让我们回顾一下公开的信息：每个人都知道e和n是什么，每个人都知道d * e ≡ 1 mod Φ(n) d * e ≡ 1 mod ((p — 1) * (q — 1))

Thus, the most obvious way to find d is to find p and q, and then solve for that equation. However, this requires computing the prime factorization of n (remember, n = p * q), and if n is really big, then this problem is really hard. As for why it’s hard — well, that’s out of our scope, but you can check out the resources to learn more.

因此，找到d的最明显方法是找到p和q ，然后求解该方程。但是，这需要计算 n 的素因式分解 (请记住， n = p * q )，如果n很大，那么这个问题就很难解决。至于为什么很难-好吧，这超出了我们的范围，但是您可以查看资源以了解更多信息。

数字签名 (Digital Signatures)

One last thing before we’re done. In the example, we saw how RSA can be used to encrypt a message, so that it can be securely delivered to its recipient.

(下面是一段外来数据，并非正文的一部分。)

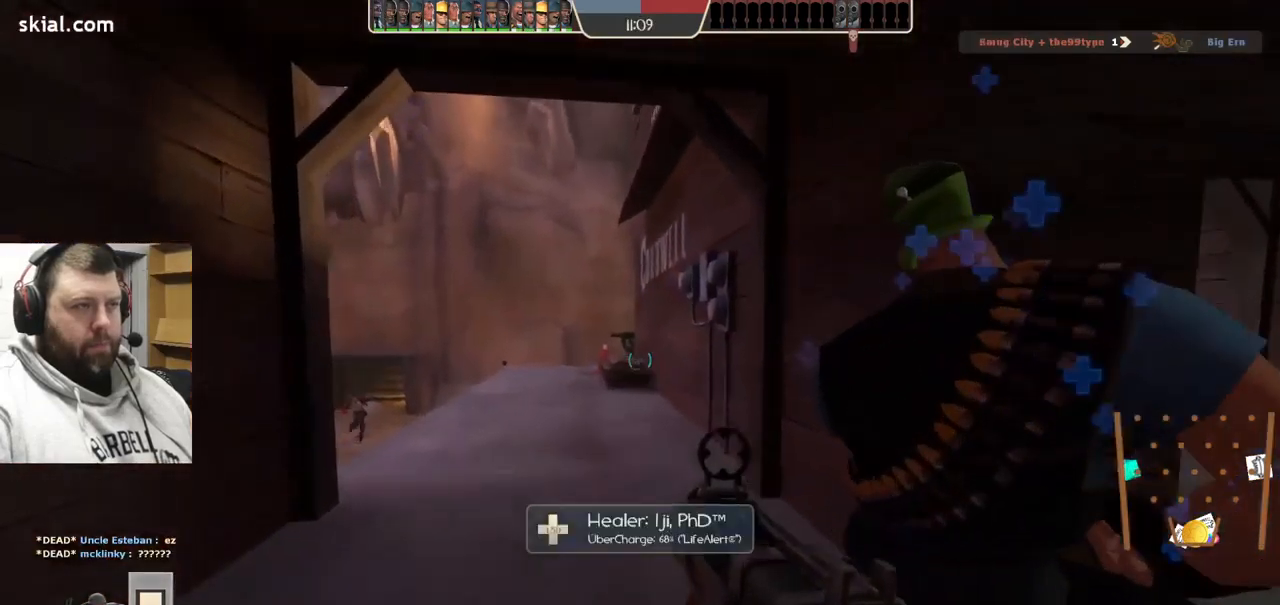
{"buttons": ["R2"], "left_stick": "center", "right_stick": "center", "events": [[167, "left_stick", "up-left"], [334, "left_stick", "down-right"], [367, "R2", "down"], [467, "left_stick", "center"]]}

我们要做的最后一件事。在该示例中，我们看到了如何使用RSA来加密消息，以便可以将其安全地传递到其收件人。

RSA has another common use case — digital signatures. Continuing with our previous example, if Bob wants to digitally sign a message, i.e. prove that a message comes from him, he can encrypt it with his private key, (17, 14). Notice that before, this was used for decryption. Now it is being used for encryption! This means that anyone can decrypt the message with Bob’s public key, (5, 14).

RSA还有另一个常见用例-数字签名。继续前面的示例，如果Bob想要对消息进行数字签名 ，即证明消息来自他，他可以使用自己的私钥对其进行加密(17, 14) 。请注意，之前，这是用于解密的。现在，它正在用于加密！这意味着任何人都可以使用Bob的公钥(5, 14) 5，14)解密消息。

If the message is decrypted with (5, 14), the result will be reasonable. If it is decrypted with something else, the result will be gibberish.

如果使用(5, 14) 5，14)解密消息，则结果将是合理的。如果用其他方式解密，结果将是乱码。

Note that this method assumes that everyone trusts that (5, 14) is indeed Bob’s public key.

请注意，此方法假定每个人都相信(5, 14) 5，14 (5, 14)确实是Bob的公钥。